Back to the Barbican Gallery to catch the other two performances as part of their New York Avant Garde ‘exhibition’ and they were both worth seeing – in one, the container divided by doors is occupied by five dancers moving fast and often confronting one another and in the other, three are climbing a wall with holes for hands and feet. Fun!

At Karsten Schubert, there’s a small but excellent exhibition of sculptures and pictures by American Fred Wilson on the theme of race politics. The most striking is a series of heads of Nefertiti that look like they are Egyptian antiquities and that go from white to black via shades of grey.

The Cult of Beauty at the V&A links together the late 19th century aestheticists – Leighton, Morris, Rosetti, Burne-Jones, Dresser et al.
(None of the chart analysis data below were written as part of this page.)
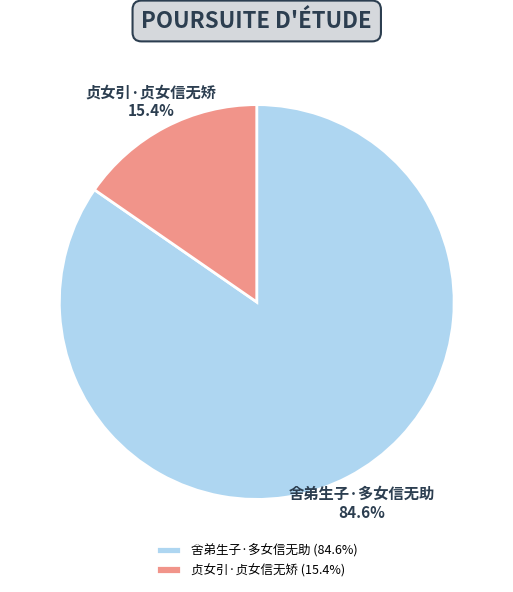

What is the ratio of the value at 贞女引·贞女信无矫 to the value at 舍弟生子·多女信无助?

0.2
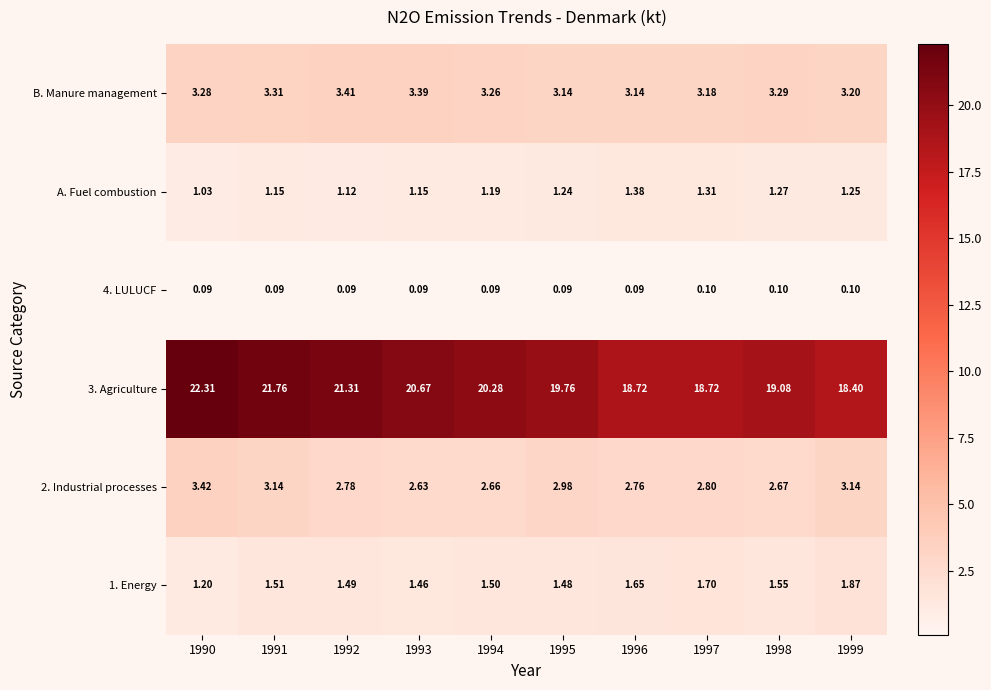

Is the value of 4. LULUCF at 1998 greater than the value of A. Fuel combustion at 1996?

No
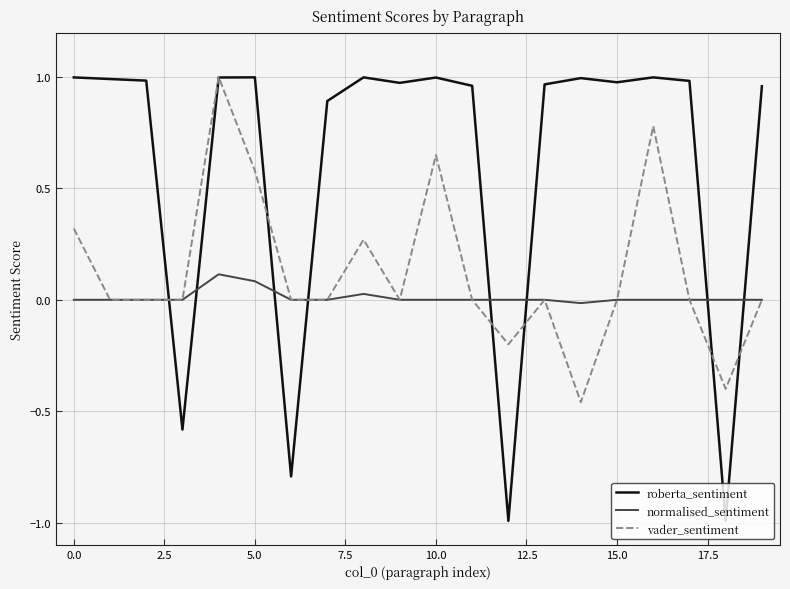

Which series has the largest total across all categories?

roberta_sentiment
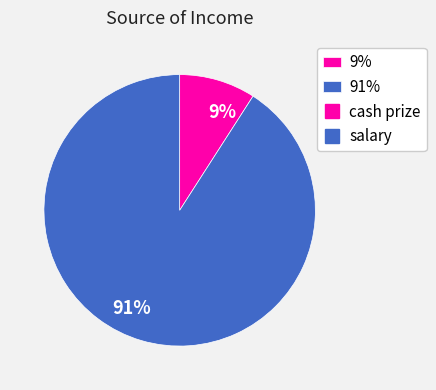

What is the majority slice?

91%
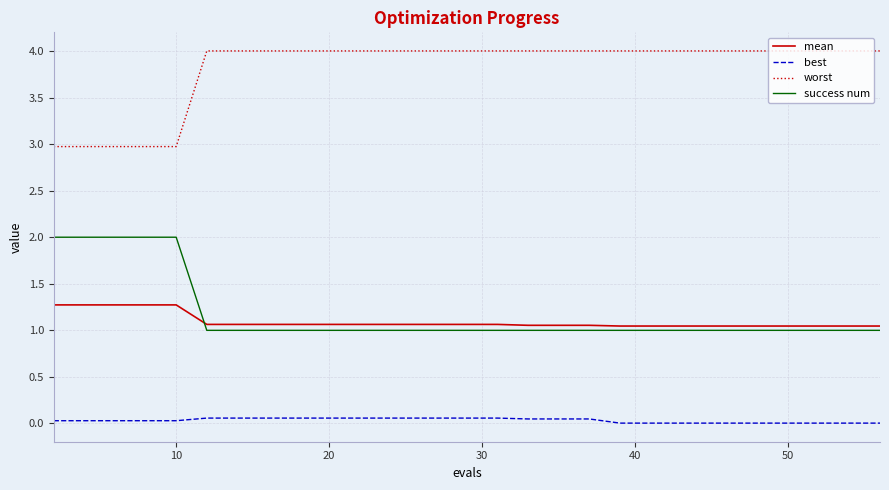

True or false: mean and best cross at least once.

False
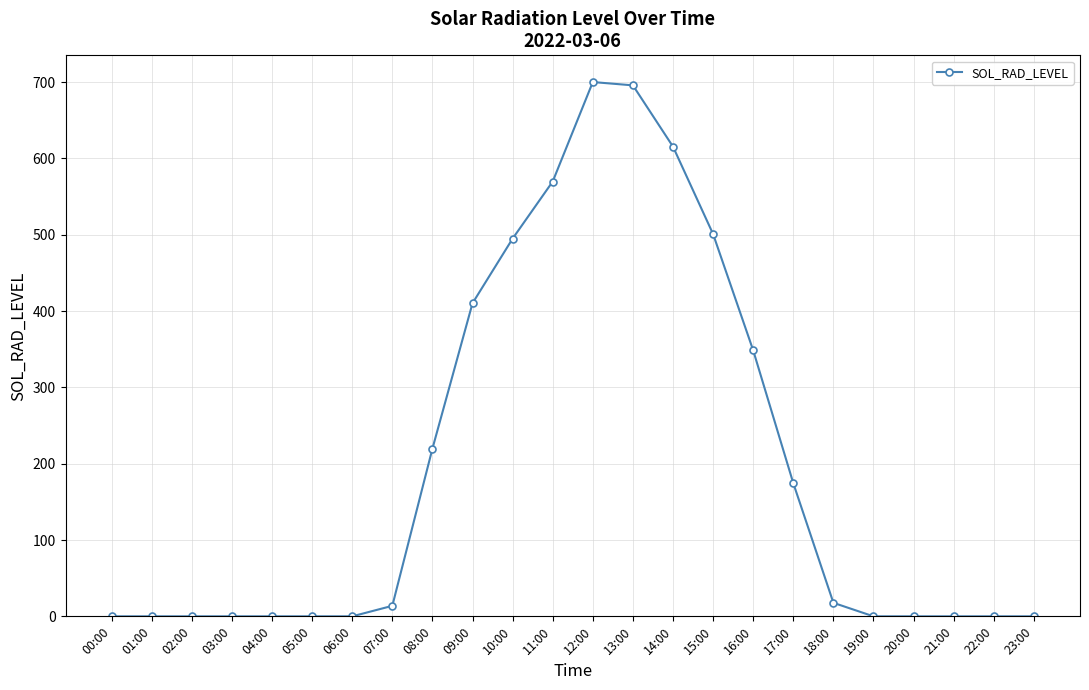

What is the difference between the maximum and minimum values?

700.1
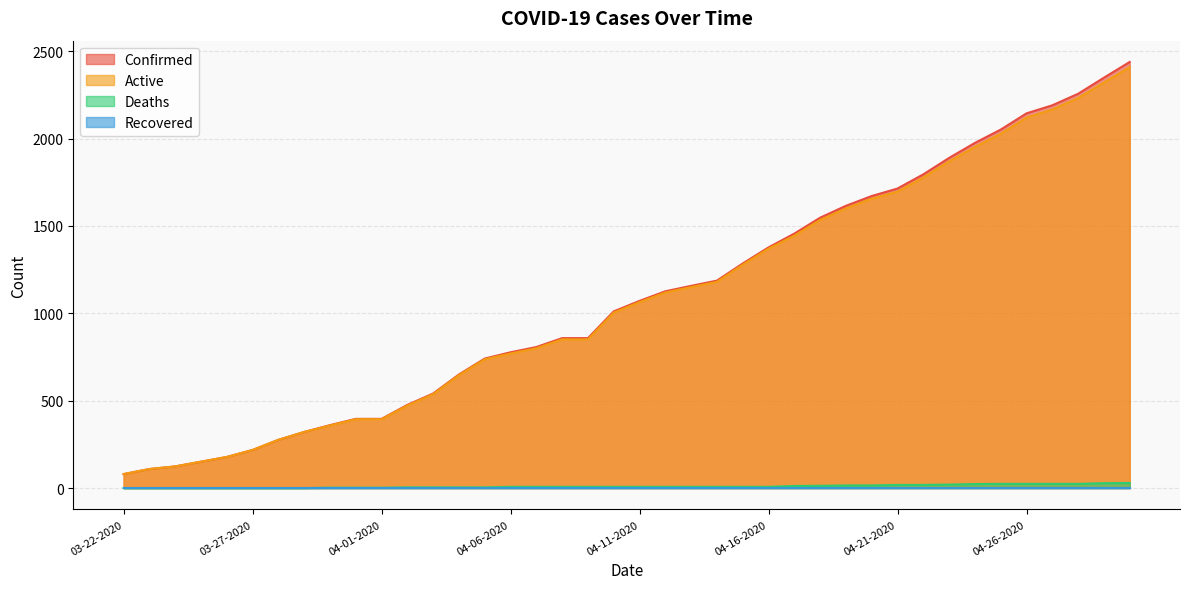

Is it true that Active equals 1696 at 04-21-2020?

True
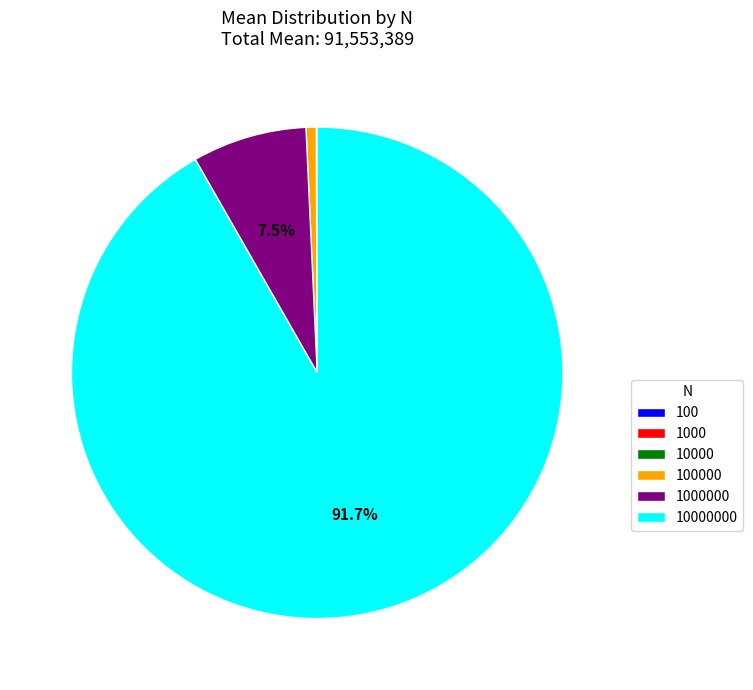

Does any single category account for the majority?

Yes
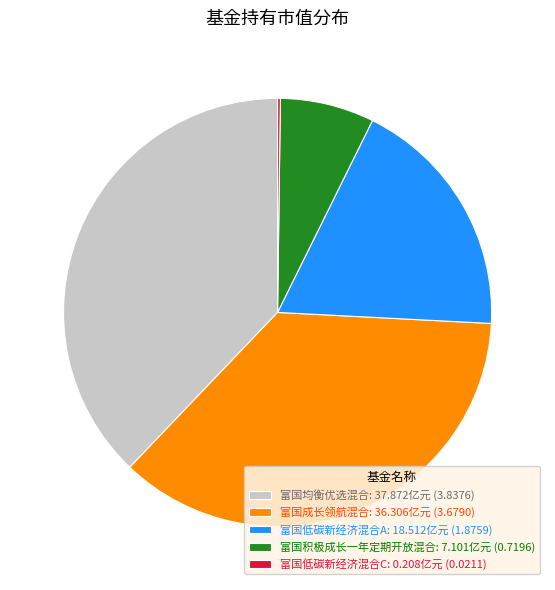

Combined, do 富国低碳新经济混合A: 18.512亿元 (1.8759) and 富国均衡优选混合: 37.872亿元 (3.8376) account for over 50%?

Yes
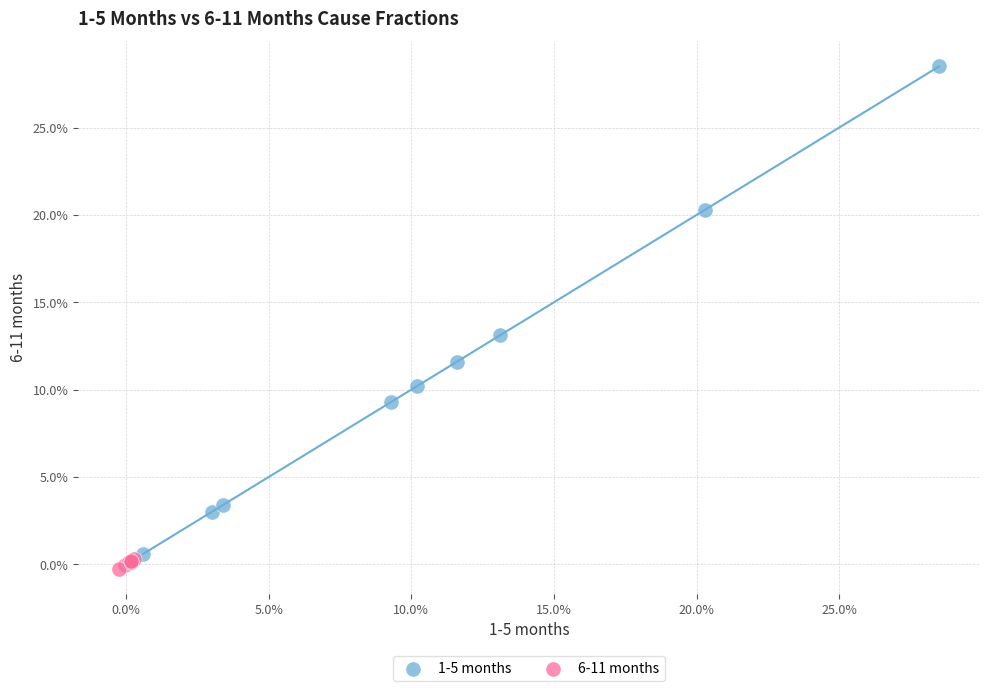

What are all the series names shown in the legend?

1-5 months, 6-11 months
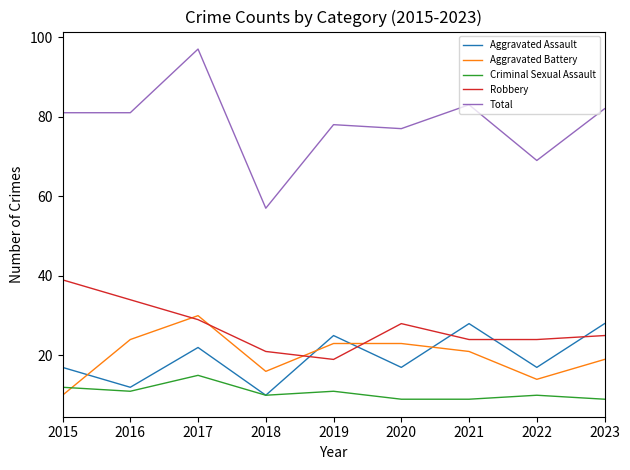

True or false: Total and Robbery intersect in this chart.

False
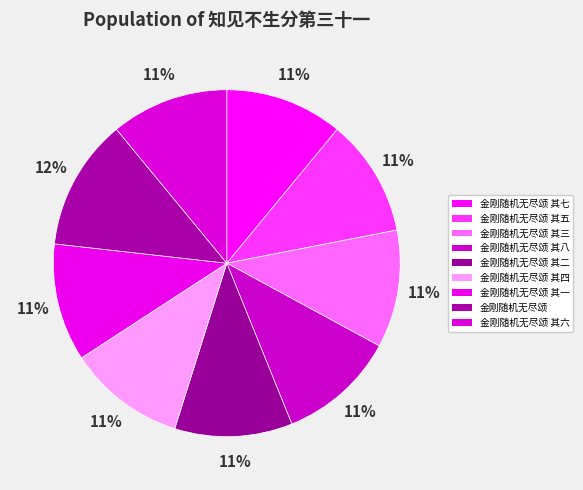

How many segments does this pie chart have?

9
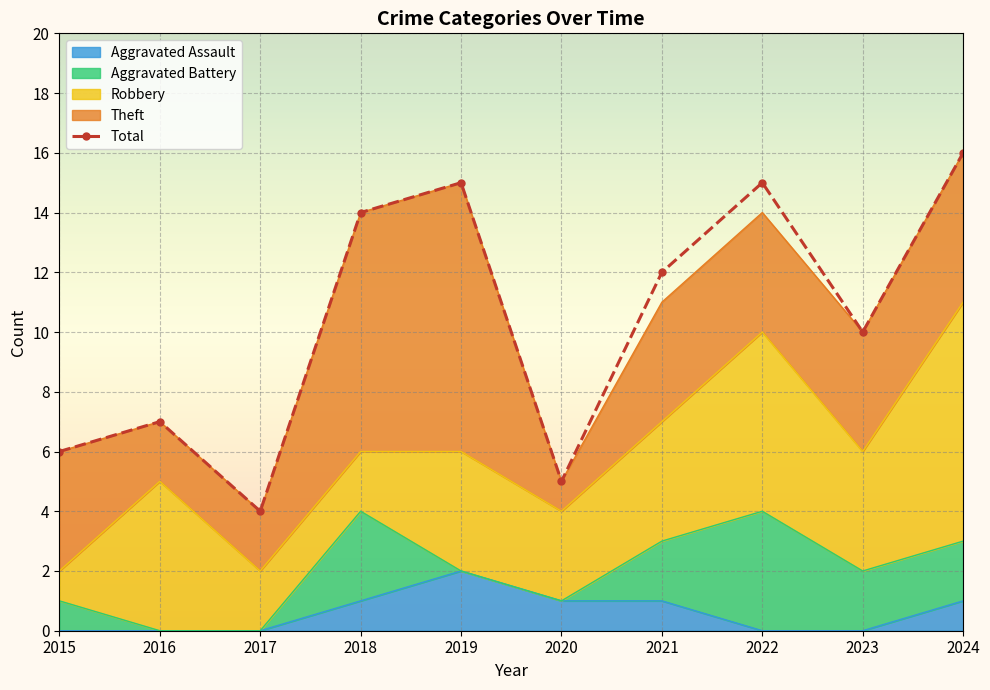

True or false: the data shows 18 at 2021.

False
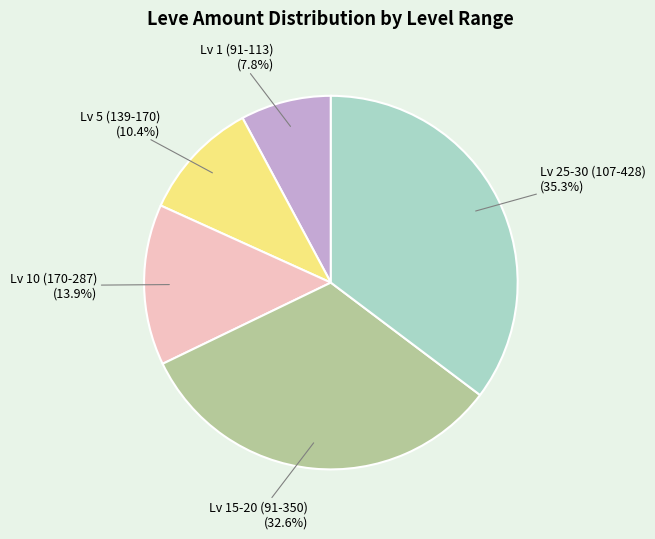

Rank the categories by value from lowest to highest.

Lv 1 (91-113) (7.8%), Lv 5 (139-170) (10.4%), Lv 10 (170-287) (13.9%), Lv 15-20 (91-350) (32.6%), Lv 25-30 (107-428) (35.3%)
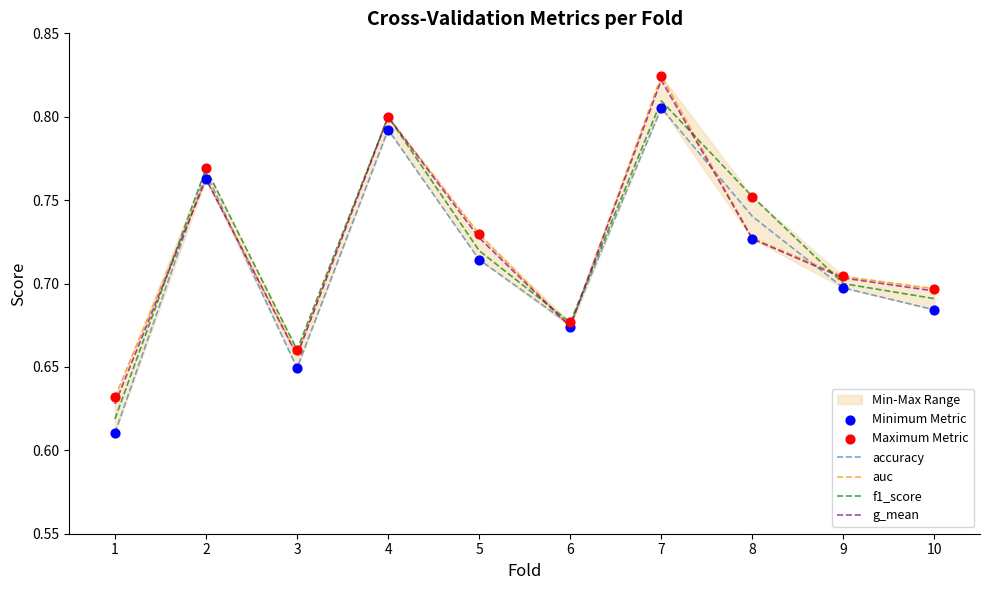

Which series reaches the maximum Y coordinate?

auc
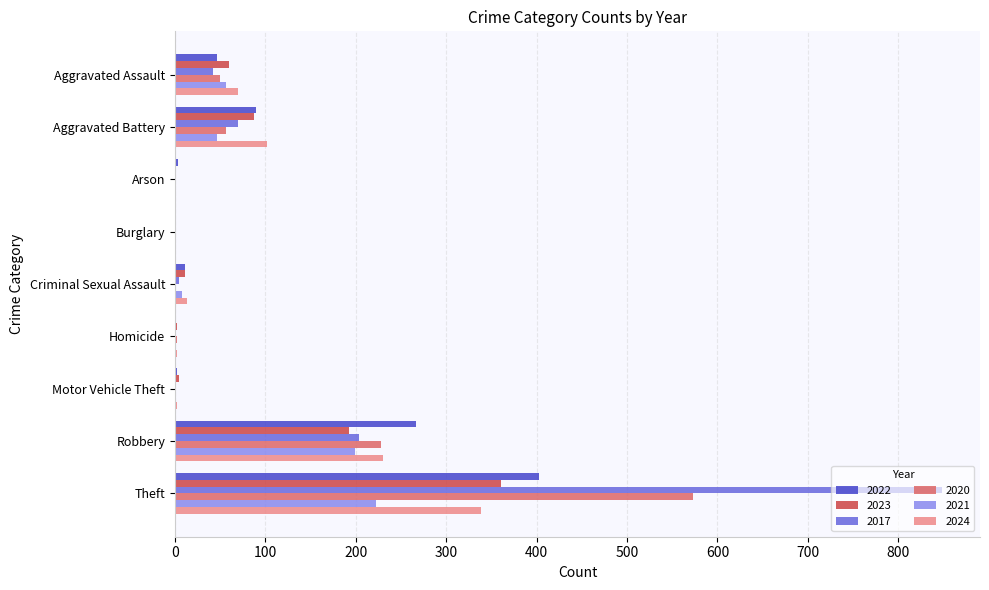

Is it true that 2020 equals -361 at Burglary?

False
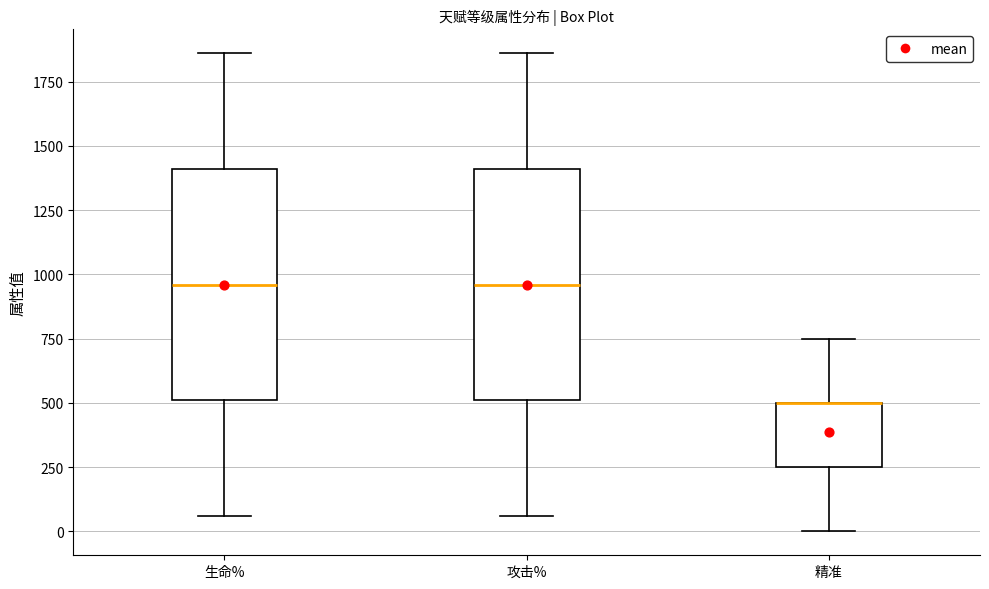

Reading left to right, transcribe this box plot: for each box, give where its median line is, the range the box spans, and where its two whiskers end, as read against the y-axis. The values are not printed on the chart, so give them approximately, as read against the axis.

生命%: median 950, box 500 to 1400, whiskers 50 to 1850
攻击%: median 950, box 500 to 1400, whiskers 50 to 1850
精准: median 500 (drawn on the box's upper edge), box 250 to 500, whiskers 0 to 750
There are some beautiful paintings, designs and objects but as a whole it was somewhat over-powering.

Royal Family at the Hayward Gallery is a tiny exhibition about representations of its title. The only thing I liked about it was how they made an exhibit of a letter from Charles’ people declining to loan them a statue of him in heroic pose presented to him on tour by people in the Amazon!

It’s amazing how many exhibitions you can take in walking from the tube to the pub if your route takes you down Cork Street and you’ve got some time to kill! I started with William Nicholson at Browse & Darby – almost 60 pictures loaned from private collections including some absolutely stunning landscapes. Across the road at the Waddinton, I found Bill Woodrow’s sculptures / installations dated and faded, but a few doors up at Hay Hill there was a lovely exhibition of contemporary Icelandic artists; I was hugely impressed by the paintings of Tolli and the photos of Iris Thorstenindottir. On the way home, I took in the Deutsche Borse Photography Prize exhibition, which is underwhelming this year except for the political documentary work of Jim Goldberg which was deeply moving.

The art month ended back at the V&A for Figures & Fictions, a selection of contemporary South African photography and a stunning collection it was too; I’d be surprised is you could put together a better British collection. Then I popped into the Yohji Yamamoto fashion exhibit on the way out and it proved that fashion isn’t me!